» **RECORDED DATA**
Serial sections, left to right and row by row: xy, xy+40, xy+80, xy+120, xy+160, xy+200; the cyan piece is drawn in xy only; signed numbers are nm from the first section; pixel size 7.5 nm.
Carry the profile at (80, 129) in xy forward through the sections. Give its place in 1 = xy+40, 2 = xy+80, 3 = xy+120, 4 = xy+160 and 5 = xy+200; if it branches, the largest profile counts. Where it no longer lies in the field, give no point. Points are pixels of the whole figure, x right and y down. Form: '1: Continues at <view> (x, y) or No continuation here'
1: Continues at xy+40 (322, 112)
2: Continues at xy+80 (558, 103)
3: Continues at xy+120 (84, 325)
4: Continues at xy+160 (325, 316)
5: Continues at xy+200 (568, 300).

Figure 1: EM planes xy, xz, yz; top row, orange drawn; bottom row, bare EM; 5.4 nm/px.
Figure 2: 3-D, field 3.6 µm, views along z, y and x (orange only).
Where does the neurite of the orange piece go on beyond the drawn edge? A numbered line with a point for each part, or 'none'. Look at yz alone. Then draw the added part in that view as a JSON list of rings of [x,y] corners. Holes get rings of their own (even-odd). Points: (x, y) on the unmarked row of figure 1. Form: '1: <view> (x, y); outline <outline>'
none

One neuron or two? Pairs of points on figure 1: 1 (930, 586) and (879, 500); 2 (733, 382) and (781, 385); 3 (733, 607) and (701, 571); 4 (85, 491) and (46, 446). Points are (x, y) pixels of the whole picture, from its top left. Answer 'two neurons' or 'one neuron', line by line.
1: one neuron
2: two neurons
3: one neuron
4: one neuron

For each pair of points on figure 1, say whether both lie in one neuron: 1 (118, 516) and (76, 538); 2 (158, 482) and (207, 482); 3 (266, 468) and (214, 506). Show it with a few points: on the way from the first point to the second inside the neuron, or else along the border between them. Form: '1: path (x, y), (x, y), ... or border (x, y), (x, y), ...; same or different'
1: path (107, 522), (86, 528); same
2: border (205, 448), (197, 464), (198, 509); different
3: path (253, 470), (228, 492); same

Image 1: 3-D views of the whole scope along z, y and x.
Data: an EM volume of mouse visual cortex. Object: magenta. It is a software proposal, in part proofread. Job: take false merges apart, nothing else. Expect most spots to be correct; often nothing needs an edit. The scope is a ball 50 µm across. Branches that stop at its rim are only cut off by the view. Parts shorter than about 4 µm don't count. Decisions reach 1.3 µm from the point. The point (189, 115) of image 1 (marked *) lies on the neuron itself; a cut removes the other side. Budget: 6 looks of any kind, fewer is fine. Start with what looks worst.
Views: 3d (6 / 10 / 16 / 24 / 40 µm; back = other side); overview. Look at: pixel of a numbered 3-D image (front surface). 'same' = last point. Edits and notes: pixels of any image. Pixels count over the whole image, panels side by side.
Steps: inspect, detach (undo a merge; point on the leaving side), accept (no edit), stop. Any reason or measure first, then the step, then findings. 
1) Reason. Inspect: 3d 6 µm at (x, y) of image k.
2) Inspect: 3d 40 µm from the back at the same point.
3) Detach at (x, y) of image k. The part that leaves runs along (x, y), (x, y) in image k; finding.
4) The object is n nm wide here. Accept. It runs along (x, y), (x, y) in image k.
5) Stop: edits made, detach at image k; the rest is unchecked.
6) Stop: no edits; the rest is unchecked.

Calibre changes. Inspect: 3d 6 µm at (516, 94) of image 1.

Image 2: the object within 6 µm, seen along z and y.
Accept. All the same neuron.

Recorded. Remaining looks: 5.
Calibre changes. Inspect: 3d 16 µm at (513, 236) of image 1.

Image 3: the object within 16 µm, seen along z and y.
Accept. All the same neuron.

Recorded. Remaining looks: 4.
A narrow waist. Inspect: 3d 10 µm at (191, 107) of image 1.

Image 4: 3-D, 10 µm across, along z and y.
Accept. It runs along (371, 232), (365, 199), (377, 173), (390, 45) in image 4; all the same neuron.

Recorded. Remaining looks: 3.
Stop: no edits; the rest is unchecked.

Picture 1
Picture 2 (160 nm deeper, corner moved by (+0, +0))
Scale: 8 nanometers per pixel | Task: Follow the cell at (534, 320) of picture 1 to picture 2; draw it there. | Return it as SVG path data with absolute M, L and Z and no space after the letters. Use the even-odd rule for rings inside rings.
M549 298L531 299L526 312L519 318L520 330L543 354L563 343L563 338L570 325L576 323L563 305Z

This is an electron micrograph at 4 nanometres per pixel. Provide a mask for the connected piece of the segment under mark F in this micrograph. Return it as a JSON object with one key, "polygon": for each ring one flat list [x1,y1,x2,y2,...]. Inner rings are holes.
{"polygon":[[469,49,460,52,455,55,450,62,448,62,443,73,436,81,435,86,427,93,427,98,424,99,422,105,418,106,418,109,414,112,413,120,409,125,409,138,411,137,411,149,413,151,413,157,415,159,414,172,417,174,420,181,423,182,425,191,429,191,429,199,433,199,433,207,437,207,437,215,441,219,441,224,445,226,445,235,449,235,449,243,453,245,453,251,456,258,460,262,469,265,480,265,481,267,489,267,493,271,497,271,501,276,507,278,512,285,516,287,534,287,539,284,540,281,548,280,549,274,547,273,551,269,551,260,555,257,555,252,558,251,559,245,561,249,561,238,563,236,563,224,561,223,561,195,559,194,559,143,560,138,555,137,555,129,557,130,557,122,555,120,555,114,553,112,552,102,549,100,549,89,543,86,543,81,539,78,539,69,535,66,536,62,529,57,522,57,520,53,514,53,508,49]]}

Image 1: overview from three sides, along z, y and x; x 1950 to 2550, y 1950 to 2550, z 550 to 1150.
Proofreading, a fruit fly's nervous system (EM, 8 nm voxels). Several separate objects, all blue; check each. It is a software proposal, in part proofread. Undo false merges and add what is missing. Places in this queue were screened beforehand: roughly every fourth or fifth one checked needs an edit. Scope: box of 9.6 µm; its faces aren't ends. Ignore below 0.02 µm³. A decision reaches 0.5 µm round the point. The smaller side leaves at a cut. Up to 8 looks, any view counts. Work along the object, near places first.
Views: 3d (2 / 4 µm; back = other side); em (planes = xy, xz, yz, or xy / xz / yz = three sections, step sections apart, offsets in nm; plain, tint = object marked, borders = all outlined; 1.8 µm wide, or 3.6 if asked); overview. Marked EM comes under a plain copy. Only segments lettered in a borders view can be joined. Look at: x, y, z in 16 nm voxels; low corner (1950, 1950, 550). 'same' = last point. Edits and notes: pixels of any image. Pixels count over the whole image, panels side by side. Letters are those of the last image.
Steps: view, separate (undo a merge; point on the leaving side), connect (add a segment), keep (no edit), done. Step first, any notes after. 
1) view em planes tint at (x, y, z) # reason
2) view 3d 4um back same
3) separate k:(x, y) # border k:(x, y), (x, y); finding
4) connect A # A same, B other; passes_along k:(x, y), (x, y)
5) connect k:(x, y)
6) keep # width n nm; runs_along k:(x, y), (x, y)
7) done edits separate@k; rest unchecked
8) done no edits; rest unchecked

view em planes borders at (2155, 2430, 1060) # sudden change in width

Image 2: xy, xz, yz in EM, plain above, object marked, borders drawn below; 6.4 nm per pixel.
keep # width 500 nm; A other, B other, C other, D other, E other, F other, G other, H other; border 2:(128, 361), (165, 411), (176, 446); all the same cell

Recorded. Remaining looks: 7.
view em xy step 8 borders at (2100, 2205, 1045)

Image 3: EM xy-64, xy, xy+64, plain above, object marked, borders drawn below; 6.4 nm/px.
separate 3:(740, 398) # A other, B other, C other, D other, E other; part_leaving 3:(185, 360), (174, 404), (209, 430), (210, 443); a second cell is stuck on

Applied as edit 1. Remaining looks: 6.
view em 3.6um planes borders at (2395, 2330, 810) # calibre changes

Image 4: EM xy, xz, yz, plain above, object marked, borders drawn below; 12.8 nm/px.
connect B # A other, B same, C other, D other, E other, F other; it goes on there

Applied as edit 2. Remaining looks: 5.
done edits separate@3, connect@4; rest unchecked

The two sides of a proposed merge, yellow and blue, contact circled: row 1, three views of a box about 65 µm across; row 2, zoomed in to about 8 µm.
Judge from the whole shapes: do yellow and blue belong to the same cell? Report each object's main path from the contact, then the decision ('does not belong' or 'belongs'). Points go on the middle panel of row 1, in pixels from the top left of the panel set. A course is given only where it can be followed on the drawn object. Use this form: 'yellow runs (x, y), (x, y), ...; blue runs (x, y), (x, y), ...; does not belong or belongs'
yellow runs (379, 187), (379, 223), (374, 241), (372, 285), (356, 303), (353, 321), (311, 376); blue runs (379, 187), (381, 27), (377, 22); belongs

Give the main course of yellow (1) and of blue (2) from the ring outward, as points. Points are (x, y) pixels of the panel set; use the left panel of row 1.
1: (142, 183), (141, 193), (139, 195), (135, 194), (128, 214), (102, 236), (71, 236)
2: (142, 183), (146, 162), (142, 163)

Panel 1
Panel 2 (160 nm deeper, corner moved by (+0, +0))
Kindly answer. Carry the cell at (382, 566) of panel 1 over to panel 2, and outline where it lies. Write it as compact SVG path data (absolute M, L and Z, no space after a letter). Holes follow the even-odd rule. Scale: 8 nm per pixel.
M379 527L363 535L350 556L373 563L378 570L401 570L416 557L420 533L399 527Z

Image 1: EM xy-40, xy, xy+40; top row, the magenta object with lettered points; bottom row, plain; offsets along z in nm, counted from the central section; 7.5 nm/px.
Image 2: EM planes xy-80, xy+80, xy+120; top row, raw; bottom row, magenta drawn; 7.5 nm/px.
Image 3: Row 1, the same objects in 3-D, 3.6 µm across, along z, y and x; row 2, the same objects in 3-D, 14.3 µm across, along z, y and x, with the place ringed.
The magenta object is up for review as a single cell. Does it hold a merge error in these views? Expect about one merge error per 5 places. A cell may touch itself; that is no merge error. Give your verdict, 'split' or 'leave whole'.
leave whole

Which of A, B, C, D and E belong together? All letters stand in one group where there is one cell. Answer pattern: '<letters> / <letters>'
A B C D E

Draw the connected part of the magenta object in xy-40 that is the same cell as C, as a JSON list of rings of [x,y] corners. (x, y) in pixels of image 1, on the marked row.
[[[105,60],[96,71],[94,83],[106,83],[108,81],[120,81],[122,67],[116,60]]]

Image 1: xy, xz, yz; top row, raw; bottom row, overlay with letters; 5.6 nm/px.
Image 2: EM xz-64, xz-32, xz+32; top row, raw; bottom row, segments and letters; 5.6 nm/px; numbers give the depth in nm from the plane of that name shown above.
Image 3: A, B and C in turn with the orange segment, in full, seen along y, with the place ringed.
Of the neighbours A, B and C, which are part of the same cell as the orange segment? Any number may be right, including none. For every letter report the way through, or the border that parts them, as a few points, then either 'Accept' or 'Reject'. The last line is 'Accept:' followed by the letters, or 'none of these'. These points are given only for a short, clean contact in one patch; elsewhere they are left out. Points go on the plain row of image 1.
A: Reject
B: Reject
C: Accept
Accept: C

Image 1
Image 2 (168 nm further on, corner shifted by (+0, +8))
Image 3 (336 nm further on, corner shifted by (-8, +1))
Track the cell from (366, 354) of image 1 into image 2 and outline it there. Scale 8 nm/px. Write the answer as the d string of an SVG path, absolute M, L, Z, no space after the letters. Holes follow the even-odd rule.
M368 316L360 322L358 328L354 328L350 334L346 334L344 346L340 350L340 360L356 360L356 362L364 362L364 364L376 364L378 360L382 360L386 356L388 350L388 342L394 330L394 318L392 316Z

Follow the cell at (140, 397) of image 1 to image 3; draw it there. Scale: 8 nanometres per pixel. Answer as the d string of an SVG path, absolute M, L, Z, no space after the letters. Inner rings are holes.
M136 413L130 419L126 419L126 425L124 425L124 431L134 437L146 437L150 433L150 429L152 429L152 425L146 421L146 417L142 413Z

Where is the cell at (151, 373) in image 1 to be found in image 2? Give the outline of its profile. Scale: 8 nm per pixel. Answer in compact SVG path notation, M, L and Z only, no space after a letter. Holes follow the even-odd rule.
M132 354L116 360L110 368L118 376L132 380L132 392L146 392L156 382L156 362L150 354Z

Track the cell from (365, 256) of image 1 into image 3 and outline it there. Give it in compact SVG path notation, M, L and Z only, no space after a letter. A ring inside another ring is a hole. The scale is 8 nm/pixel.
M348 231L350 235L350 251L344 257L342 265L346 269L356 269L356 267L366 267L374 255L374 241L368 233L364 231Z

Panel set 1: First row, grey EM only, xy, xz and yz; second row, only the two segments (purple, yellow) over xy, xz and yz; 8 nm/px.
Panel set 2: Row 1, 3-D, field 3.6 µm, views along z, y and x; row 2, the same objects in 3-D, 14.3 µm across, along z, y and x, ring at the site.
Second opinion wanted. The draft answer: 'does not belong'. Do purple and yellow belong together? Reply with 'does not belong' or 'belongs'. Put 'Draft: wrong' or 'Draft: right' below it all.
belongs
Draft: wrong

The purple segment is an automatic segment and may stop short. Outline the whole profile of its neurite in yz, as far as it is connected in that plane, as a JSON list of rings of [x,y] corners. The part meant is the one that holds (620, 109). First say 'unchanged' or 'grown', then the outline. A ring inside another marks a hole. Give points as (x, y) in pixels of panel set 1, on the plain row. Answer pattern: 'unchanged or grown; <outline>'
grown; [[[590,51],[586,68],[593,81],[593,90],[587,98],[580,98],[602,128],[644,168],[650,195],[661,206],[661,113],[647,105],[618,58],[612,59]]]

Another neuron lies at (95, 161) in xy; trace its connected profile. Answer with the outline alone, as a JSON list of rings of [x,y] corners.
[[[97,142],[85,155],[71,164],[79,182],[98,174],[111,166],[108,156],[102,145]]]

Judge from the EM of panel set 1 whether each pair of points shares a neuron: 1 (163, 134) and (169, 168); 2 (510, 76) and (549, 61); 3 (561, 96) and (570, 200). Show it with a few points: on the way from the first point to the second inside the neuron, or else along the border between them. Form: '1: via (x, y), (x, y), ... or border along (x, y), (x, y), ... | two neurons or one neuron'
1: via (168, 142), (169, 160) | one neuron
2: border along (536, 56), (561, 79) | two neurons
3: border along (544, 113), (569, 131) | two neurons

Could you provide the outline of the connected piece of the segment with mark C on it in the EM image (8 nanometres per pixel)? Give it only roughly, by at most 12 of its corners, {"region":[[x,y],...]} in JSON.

» **YOUR OBJECTIVE**
Among the lines above, find those with the word "voxels" and list them.

» **RESPONSE**
Proofreading, a fruit fly's nervous system (EM, 8 nm voxels). Several separate objects, all blue; check each. It is a software proposal, in part proofread. Undo false merges and add what is missing. Places in this queue were screened beforehand: roughly every fourth or fifth one checked needs an edit. Scope: box of 9.6 µm; its faces aren't ends. Ignore below 0.02 µm³. A decision reaches 0.5 µm round the point. The smaller side leaves at a cut. Up to 8 looks, any view counts. Work along the object, near places first.
Views: 3d (2 / 4 µm; back = other side); em (planes = xy, xz, yz, or xy / xz / yz = three sections, step sections apart, offsets in nm; plain, tint = object marked, borders = all outlined; 1.8 µm wide, or 3.6 if asked); overview. Marked EM comes under a plain copy. Only segments lettered in a borders view can be joined. Look at: x, y, z in 16 nm voxels; low corner (1950, 1950, 550). 'same' = last point. Edits and notes: pixels of any image. Pixels count over the whole image, panels side by side. Letters are those of the last image.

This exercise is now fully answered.